As the brisk sales season winds down it is important for homeowners to reexamine specific goals as a seller. They should ask whether they are really determined to sell and move, or whether they might be interested in alternatives such as refinancing, renting part of the home to a tenant for extra income, or waiting until the market improves and they can realize a greater return on the investment.

3. Study the Competition

In a competitive market it is essential that sellers know what other sellers are doing. Know the listing prices of competing homes. Stay current regarding sales prices of similar homes that have recently sold and how long were they were on the market.

Check out other homes. Examine their curb appeal and the conditions of important features and components such as the roof, the paint job, and the landscaping. If your home needs updating in order to compete, factor that into the strategy and pricing.

Analyze sales data and make sure the offering price is where you want it to be in terms of being either on the high side, somewhere in the middle, or the best bargain on the entire street.

4. Add an Incentive
By adding a home warranty, a repair allowance, or an offer to help pay a buyer’s closing costs you can often inspire hesitant buyers to get off the fence and sign a contract.

Sellers can also offer intangible incentives through improved curb appeal, a home staging makeover (where a professional is hired to decorate a home to look like a model home), or a simple cosmetic upgrade that won’t strain a budget but will quickly dress up the property.

5. Crunch New Numbers
Holding on to houses across the winter season can mean you will face higher utility bills, especially if you live in an older home that is relatively expensive to heat. The longer you keep the home the more taxes and insurance you’ll pay, too—but you will also reap some tax benefits by paying mortgage interest. Crunch the numbers with the help of a realtor to understand the bottom line benefits to holding or selling. That information will help sellers decide whether to wait for higher prices next year or to lower the price to inspire a sale now.
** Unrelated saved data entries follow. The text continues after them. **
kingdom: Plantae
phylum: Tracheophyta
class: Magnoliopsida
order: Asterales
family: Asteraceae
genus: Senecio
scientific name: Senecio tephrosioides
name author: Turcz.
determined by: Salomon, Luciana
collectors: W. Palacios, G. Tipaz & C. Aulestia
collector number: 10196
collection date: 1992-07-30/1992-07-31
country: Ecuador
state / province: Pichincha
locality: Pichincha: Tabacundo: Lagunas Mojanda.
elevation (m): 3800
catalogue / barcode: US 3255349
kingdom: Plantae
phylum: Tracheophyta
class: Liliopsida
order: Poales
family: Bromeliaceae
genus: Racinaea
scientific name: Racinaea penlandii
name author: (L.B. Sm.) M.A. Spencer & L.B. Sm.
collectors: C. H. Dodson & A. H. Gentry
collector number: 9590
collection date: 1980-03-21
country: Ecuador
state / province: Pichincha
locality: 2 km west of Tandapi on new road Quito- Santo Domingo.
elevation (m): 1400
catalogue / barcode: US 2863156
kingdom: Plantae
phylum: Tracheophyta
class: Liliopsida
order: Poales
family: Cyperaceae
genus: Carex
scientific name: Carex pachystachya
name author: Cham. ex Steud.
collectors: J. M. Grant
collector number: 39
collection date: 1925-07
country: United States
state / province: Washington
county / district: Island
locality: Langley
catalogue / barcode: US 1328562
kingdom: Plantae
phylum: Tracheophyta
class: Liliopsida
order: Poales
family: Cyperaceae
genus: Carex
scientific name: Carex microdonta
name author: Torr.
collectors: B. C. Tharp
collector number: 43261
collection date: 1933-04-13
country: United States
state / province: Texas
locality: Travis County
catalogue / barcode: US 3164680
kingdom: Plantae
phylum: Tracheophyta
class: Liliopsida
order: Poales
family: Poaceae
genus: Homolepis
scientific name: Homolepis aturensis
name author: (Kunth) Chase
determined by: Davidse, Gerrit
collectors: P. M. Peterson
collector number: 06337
6. Use Calendar Benchmarks

Even houses that are difficult to sell will move if the price is attractive enough to buyers. But sellers often procrastinate when it comes to dropping the price—even if they believe it is a smart thing to do—because they get too emotionally involved.

Remove the emotions and avoiding costly delays by relying upon the calendar—not feelings and whims—to trigger price drops. If a seller plans to drop the price 20% to motivate a faster sale, for instance, one strategy could be to drop the price 10% if nobody makes a serious offer within 15 days. Then if the house is still not attracting enough attention, sellers should automatically drop to the 20% off mark when the 30 day deadline expires.

Sellers should mark the dates on a calendar and give instructions to his or her realtor to set things in motion if time elapses past a designated deadline.

GayRealEstate.com also suggests that if a homeowner is in an upside down mortgage like many Americans, he or she should speak with a lender or credit counselor about loan modification.